- Work task
Leave the pictures out and repeat the rest of the data below exactly.

- The data
===============

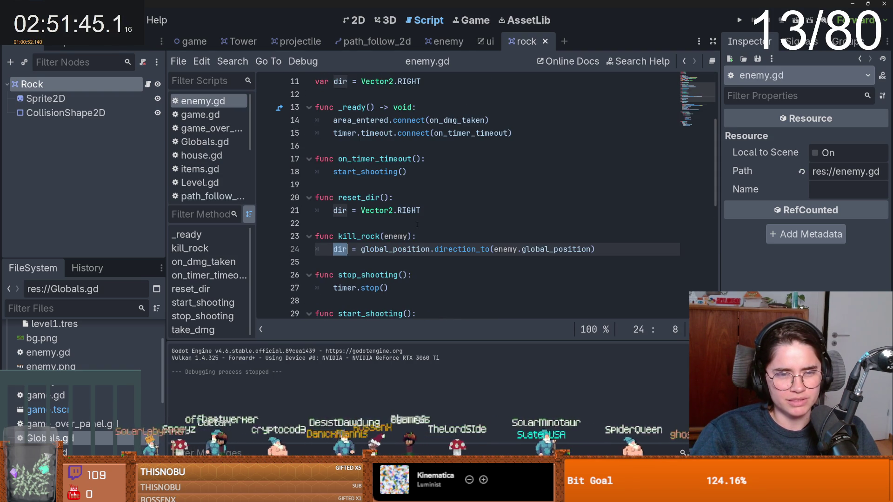
scroll(417, 225, "down", 1)
scroll(418, 225, "up", 1)
scroll(417, 224, "down", 1)
scroll(417, 224, "up", 2)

===============

- The completed task
scroll(417, 225, "down", 1)
scroll(418, 225, "up", 1)
scroll(417, 224, "down", 1)
scroll(417, 224, "up", 2)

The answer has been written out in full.